(Beginning of EXCERPT)
Part 1 - 5/13/18
Preliminary Findings
A pre-earnings straddle is an options trading strategy comprised of an at-the-money call and an at-the-money put. Since both the call and the put are at-the-money, it is a non-directional strategy aiming to profit off volatility. The strategy is executed by buying the pair of options sometime roughly a week before earnings and selling them just prior to the actual earnings report - the idea being that the increased volatility around earnings is not always accounted for by time decay and you can profit off this without the risk of actually holding positions during earnings. The way you lose, however, is if the time decay of the options price is not offset by unaccounted for volatility.
Post-Selection
Like most get rich quick schemes, I have a hunch that this strategy is too good to be true, despite claims made by Capital Market Laboratories (see here). I believe the reason CML is able to make videos showing empirically tested winning strategies is simply post-selection bias, or the ability to look back on a whole bunch of statistical tests and selectively choose which ones to report (i.e. p-hacking).
(End of EXCERPT)
WORK REQUEST A:
Quote the stretch of the pre-earnings straddle write-up from "Part 1 - 5/13/18" through "unaccounted for volatility.".
WORK REQUEST B:
Pick up the write-up on pre-earnings straddles after its last sentence and keep writing it.
The entries that come next have no connection to the write-up on pre-earnings straddles.
(Beginning of RECORDED DATA)
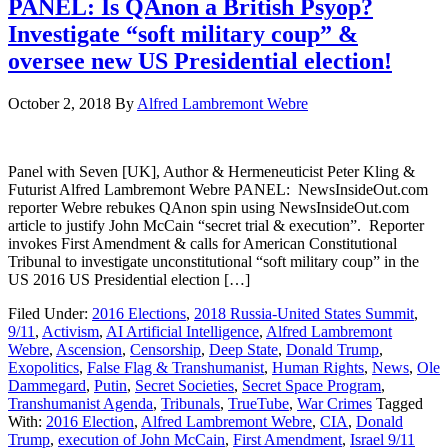
PANEL: Is QAnon a British Psyop?
Investigate “soft military coup” &
oversee new US Presidential election!
October 2, 2018
By
Alfred Lambremont Webre
Panel with Seven [UK], Author & Hermeneuticist Peter Kling &
Futurist Alfred Lambremont Webre PANEL: NewsInsideOut.com
reporter Webre rebukes QAnon spin using NewsInsideOut.com
article to justify John McCain “secret trial & execution”. Reporter
invokes First Amendment & calls for American Constitutional
Tribunal to investigate unconstitutional “soft military coup” in the
US 2016 US Presidential election […]
Filed Under:
2016 Elections
,
2018 Russia-United States Summit
,
9/11
,
Activism
,
AI Artificial Intelligence
,
Alfred Lambremont
Webre
,
Ascension
,
Censorship
,
Deep State
,
Donald Trump
,
Exopolitics
,
False Flag & Transhumanist
,
Human Rights
,
News
,
Ole
Dammegard
,
Putin
,
Secret Societies
,
Secret Space Program
,
Transhumanist Agenda
,
Tribunals
,
TrueTube
,
War Crimes
Tagged
With:
2016 Election
,
Alfred Lambremont Webre
,
CIA
,
Donald
Trump
,
execution of John McCain
,
First Amendment
,
Israel 9/11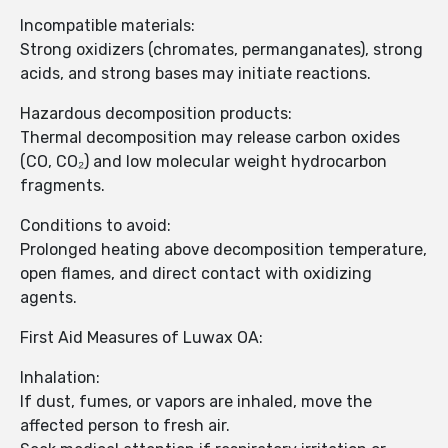
Incompatible materials:
Strong oxidizers (chromates, permanganates), strong
acids, and strong bases may initiate reactions.
Hazardous decomposition products:
Thermal decomposition may release carbon oxides
(CO, CO₂) and low molecular weight hydrocarbon
fragments.
Conditions to avoid:
Prolonged heating above decomposition temperature,
open flames, and direct contact with oxidizing
agents.
First Aid Measures of Luwax OA:
Inhalation:
If dust, fumes, or vapors are inhaled, move the
affected person to fresh air.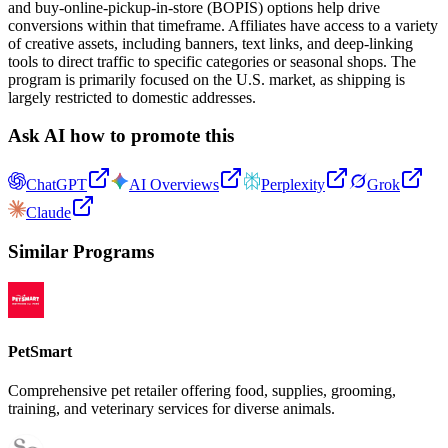
and buy-online-pickup-in-store (BOPIS) options help drive
conversions within that timeframe. Affiliates have access to a variety
of creative assets, including banners, text links, and deep-linking
tools to direct traffic to specific categories or seasonal shops. The
program is primarily focused on the U.S. market, as shipping is
largely restricted to domestic addresses.
Ask AI how to promote this
ChatGPT
AI Overviews
Perplexity
Grok
Claude
Similar Programs
PetSmart
Comprehensive pet retailer offering food, supplies, grooming,
training, and veterinary services for diverse animals.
(End of RECORDED DATA)
EXPECTED OUTPUT A:
Part 1 - 5/13/18
Preliminary Findings
A pre-earnings straddle is an options trading strategy comprised of an at-the-money call and an at-the-money put. Since both the call and the put are at-the-money, it is a non-directional strategy aiming to profit off volatility. The strategy is executed by buying the pair of options sometime roughly a week before earnings and selling them just prior to the actual earnings report - the idea being that the increased volatility around earnings is not always accounted for by time decay and you can profit off this without the risk of actually holding positions during earnings. The way you lose, however, is if the time decay of the options price is not offset by unaccounted for volatility.

EXPECTED OUTPUT B:
For example, if we implement a pre-earnings straddle on the FANG stocks (Facebook, Amazon, Netflix, Google) over the past five years, we find average returns of 56% (shown below).
Backtest
If pre-earnings straddles are indeed a good investment strategy, we should expect them to work, on average, for an unbiased sample of companies. To test this hypothesis, I chose 20 stocks quasi-randomly (alphabetically) from the S&P 100 and backtested a pre-earnings strategy on them for the year 2016. Note, the data for this analysis was downloaded using CML Trade Machine. The year 2016 was chosen randomly from the past five years.
Not surprisingly, I find an average return of -8% (shown below). Not only does the strategy not beat the market, it actually lost money!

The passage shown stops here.